• REQUIRED TASK: Extract every line of the listing below and reproduce each one verbatim.

An excerpt from a dataset
******

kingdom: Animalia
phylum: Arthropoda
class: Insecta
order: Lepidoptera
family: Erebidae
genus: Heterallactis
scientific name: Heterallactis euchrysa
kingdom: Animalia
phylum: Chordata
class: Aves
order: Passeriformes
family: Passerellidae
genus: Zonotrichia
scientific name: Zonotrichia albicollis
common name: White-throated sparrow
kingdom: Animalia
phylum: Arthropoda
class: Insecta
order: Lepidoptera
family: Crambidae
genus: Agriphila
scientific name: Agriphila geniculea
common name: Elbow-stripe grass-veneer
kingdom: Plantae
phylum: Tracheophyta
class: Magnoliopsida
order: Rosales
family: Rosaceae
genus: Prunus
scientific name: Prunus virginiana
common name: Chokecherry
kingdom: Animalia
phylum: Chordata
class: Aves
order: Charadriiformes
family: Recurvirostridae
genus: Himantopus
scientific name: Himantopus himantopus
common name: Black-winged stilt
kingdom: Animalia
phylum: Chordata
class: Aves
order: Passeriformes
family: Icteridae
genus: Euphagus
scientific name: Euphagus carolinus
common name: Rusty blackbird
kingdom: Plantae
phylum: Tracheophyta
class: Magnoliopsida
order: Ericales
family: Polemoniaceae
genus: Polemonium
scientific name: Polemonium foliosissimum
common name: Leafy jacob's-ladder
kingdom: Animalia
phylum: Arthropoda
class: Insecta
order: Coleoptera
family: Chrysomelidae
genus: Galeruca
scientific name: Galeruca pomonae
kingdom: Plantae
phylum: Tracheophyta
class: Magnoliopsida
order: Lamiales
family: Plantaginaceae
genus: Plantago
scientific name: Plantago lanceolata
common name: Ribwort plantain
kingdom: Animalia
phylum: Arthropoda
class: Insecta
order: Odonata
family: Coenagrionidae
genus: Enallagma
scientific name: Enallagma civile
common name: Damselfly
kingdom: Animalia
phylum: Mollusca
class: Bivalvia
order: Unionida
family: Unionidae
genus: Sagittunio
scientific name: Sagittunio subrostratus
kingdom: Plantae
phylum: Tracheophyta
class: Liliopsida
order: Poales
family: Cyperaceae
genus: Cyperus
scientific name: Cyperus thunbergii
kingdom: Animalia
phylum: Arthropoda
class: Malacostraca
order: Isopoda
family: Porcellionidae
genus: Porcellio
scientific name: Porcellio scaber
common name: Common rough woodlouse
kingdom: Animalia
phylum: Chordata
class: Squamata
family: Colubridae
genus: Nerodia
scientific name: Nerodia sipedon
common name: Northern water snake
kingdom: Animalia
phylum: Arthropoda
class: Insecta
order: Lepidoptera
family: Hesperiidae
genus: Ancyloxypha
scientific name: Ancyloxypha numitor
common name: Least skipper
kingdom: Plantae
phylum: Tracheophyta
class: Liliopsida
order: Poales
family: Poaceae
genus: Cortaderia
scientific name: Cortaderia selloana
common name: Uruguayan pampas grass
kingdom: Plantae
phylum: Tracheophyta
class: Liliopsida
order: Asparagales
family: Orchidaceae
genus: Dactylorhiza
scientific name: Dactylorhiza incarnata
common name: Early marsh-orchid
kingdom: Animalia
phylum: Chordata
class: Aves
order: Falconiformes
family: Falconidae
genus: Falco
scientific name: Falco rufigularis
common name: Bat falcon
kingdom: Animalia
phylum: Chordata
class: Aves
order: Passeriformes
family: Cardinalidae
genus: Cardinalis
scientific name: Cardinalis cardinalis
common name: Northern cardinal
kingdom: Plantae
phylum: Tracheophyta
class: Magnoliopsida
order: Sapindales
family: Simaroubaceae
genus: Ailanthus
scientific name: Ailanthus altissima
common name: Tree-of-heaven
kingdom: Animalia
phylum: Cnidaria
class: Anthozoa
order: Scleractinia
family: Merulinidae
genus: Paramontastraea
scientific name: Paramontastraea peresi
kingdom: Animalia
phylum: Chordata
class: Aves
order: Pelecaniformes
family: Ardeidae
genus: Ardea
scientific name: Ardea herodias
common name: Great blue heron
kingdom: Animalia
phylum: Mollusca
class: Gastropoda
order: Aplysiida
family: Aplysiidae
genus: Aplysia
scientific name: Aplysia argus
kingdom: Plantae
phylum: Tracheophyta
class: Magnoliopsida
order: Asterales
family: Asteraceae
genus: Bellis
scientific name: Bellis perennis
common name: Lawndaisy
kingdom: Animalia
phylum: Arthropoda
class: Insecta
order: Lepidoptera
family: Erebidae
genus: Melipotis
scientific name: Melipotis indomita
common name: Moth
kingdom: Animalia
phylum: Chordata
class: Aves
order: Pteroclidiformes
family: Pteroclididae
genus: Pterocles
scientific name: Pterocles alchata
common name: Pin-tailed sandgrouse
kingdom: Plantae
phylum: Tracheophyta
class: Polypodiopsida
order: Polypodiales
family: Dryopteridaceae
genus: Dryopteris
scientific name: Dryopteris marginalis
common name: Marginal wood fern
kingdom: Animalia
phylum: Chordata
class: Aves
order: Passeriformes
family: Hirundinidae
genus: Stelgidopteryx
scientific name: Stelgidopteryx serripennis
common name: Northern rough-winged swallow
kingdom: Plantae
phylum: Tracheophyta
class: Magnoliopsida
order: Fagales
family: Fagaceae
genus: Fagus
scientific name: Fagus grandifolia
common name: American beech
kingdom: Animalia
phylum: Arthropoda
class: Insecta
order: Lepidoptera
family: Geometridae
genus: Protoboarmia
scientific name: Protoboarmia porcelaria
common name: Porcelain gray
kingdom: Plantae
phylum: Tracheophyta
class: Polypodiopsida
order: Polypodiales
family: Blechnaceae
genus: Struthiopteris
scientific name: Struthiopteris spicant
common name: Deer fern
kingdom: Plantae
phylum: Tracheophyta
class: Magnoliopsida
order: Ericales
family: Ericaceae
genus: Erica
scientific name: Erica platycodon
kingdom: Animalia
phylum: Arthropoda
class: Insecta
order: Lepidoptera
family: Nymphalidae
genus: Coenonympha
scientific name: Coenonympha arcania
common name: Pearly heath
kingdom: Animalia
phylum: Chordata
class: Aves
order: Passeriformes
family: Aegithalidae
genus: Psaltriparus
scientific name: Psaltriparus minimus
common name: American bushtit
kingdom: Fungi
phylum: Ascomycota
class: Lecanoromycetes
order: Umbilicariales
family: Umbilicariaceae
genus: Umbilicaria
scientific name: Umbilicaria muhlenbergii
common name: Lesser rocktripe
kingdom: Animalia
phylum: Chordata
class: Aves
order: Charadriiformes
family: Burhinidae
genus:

******

• RESPONSE TO THIS TASK:
kingdom: Animalia
phylum: Arthropoda
class: Insecta
order: Lepidoptera
family: Erebidae
genus: Heterallactis
scientific name: Heterallactis euchrysa
kingdom: Animalia
phylum: Chordata
class: Aves
order: Passeriformes
family: Passerellidae
genus: Zonotrichia
scientific name: Zonotrichia albicollis
common name: White-throated sparrow
kingdom: Animalia
phylum: Arthropoda
class: Insecta
order: Lepidoptera
family: Crambidae
genus: Agriphila
scientific name: Agriphila geniculea
common name: Elbow-stripe grass-veneer
kingdom: Plantae
phylum: Tracheophyta
class: Magnoliopsida
order: Rosales
family: Rosaceae
genus: Prunus
scientific name: Prunus virginiana
common name: Chokecherry
kingdom: Animalia
phylum: Chordata
class: Aves
order: Charadriiformes
family: Recurvirostridae
genus: Himantopus
scientific name: Himantopus himantopus
common name: Black-winged stilt
kingdom: Animalia
phylum: Chordata
class: Aves
order: Passeriformes
family: Icteridae
genus: Euphagus
scientific name: Euphagus carolinus
common name: Rusty blackbird
kingdom: Plantae
phylum: Tracheophyta
class: Magnoliopsida
order: Ericales
family: Polemoniaceae
genus: Polemonium
scientific name: Polemonium foliosissimum
common name: Leafy jacob's-ladder
kingdom: Animalia
phylum: Arthropoda
class: Insecta
order: Coleoptera
family: Chrysomelidae
genus: Galeruca
scientific name: Galeruca pomonae
kingdom: Plantae
phylum: Tracheophyta
class: Magnoliopsida
order: Lamiales
family: Plantaginaceae
genus: Plantago
scientific name: Plantago lanceolata
common name: Ribwort plantain
kingdom: Animalia
phylum: Arthropoda
class: Insecta
order: Odonata
family: Coenagrionidae
genus: Enallagma
scientific name: Enallagma civile
common name: Damselfly
kingdom: Animalia
phylum: Mollusca
class: Bivalvia
order: Unionida
family: Unionidae
genus: Sagittunio
scientific name: Sagittunio subrostratus
kingdom: Plantae
phylum: Tracheophyta
class: Liliopsida
order: Poales
family: Cyperaceae
genus: Cyperus
scientific name: Cyperus thunbergii
kingdom: Animalia
phylum: Arthropoda
class: Malacostraca
order: Isopoda
family: Porcellionidae
genus: Porcellio
scientific name: Porcellio scaber
common name: Common rough woodlouse
kingdom: Animalia
phylum: Chordata
class: Squamata
family: Colubridae
genus: Nerodia
scientific name: Nerodia sipedon
common name: Northern water snake
kingdom: Animalia
phylum: Arthropoda
class: Insecta
order: Lepidoptera
family: Hesperiidae
genus: Ancyloxypha
scientific name: Ancyloxypha numitor
common name: Least skipper
kingdom: Plantae
phylum: Tracheophyta
class: Liliopsida
order: Poales
family: Poaceae
genus: Cortaderia
scientific name: Cortaderia selloana
common name: Uruguayan pampas grass
kingdom: Plantae
phylum: Tracheophyta
class: Liliopsida
order: Asparagales
family: Orchidaceae
genus: Dactylorhiza
scientific name: Dactylorhiza incarnata
common name: Early marsh-orchid
kingdom: Animalia
phylum: Chordata
class: Aves
order: Falconiformes
family: Falconidae
genus: Falco
scientific name: Falco rufigularis
common name: Bat falcon
kingdom: Animalia
phylum: Chordata
class: Aves
order: Passeriformes
family: Cardinalidae
genus: Cardinalis
scientific name: Cardinalis cardinalis
common name: Northern cardinal
kingdom: Plantae
phylum: Tracheophyta
class: Magnoliopsida
order: Sapindales
family: Simaroubaceae
genus: Ailanthus
scientific name: Ailanthus altissima
common name: Tree-of-heaven
kingdom: Animalia
phylum: Cnidaria
class: Anthozoa
order: Scleractinia
family: Merulinidae
genus: Paramontastraea
scientific name: Paramontastraea peresi
kingdom: Animalia
phylum: Chordata
class: Aves
order: Pelecaniformes
family: Ardeidae
genus: Ardea
scientific name: Ardea herodias
common name: Great blue heron
kingdom: Animalia
phylum: Mollusca
class: Gastropoda
order: Aplysiida
family: Aplysiidae
genus: Aplysia
scientific name: Aplysia argus
kingdom: Plantae
phylum: Tracheophyta
class: Magnoliopsida
order: Asterales
family: Asteraceae
genus: Bellis
scientific name: Bellis perennis
common name: Lawndaisy
kingdom: Animalia
phylum: Arthropoda
class: Insecta
order: Lepidoptera
family: Erebidae
genus: Melipotis
scientific name: Melipotis indomita
common name: Moth
kingdom: Animalia
phylum: Chordata
class: Aves
order: Pteroclidiformes
family: Pteroclididae
genus: Pterocles
scientific name: Pterocles alchata
common name: Pin-tailed sandgrouse
kingdom: Plantae
phylum: Tracheophyta
class: Polypodiopsida
order: Polypodiales
family: Dryopteridaceae
genus: Dryopteris
scientific name: Dryopteris marginalis
common name: Marginal wood fern
kingdom: Animalia
phylum: Chordata
class: Aves
order: Passeriformes
family: Hirundinidae
genus: Stelgidopteryx
scientific name: Stelgidopteryx serripennis
common name: Northern rough-winged swallow
kingdom: Plantae
phylum: Tracheophyta
class: Magnoliopsida
order: Fagales
family: Fagaceae
genus: Fagus
scientific name: Fagus grandifolia
common name: American beech
kingdom: Animalia
phylum: Arthropoda
class: Insecta
order: Lepidoptera
family: Geometridae
genus: Protoboarmia
scientific name: Protoboarmia porcelaria
common name: Porcelain gray
kingdom: Plantae
phylum: Tracheophyta
class: Polypodiopsida
order: Polypodiales
family: Blechnaceae
genus: Struthiopteris
scientific name: Struthiopteris spicant
common name: Deer fern
kingdom: Plantae
phylum: Tracheophyta
class: Magnoliopsida
order: Ericales
family: Ericaceae
genus: Erica
scientific name: Erica platycodon
kingdom: Animalia
phylum: Arthropoda
class: Insecta
order: Lepidoptera
family: Nymphalidae
genus: Coenonympha
scientific name: Coenonympha arcania
common name: Pearly heath
kingdom: Animalia
phylum: Chordata
class: Aves
order: Passeriformes
family: Aegithalidae
genus: Psaltriparus
scientific name: Psaltriparus minimus
common name: American bushtit
kingdom: Fungi
phylum: Ascomycota
class: Lecanoromycetes
order: Umbilicariales
family: Umbilicariaceae
genus: Umbilicaria
scientific name: Umbilicaria muhlenbergii
common name: Lesser rocktripe
kingdom: Animalia
phylum: Chordata
class: Aves
order: Charadriiformes
family: Burhinidae
genus:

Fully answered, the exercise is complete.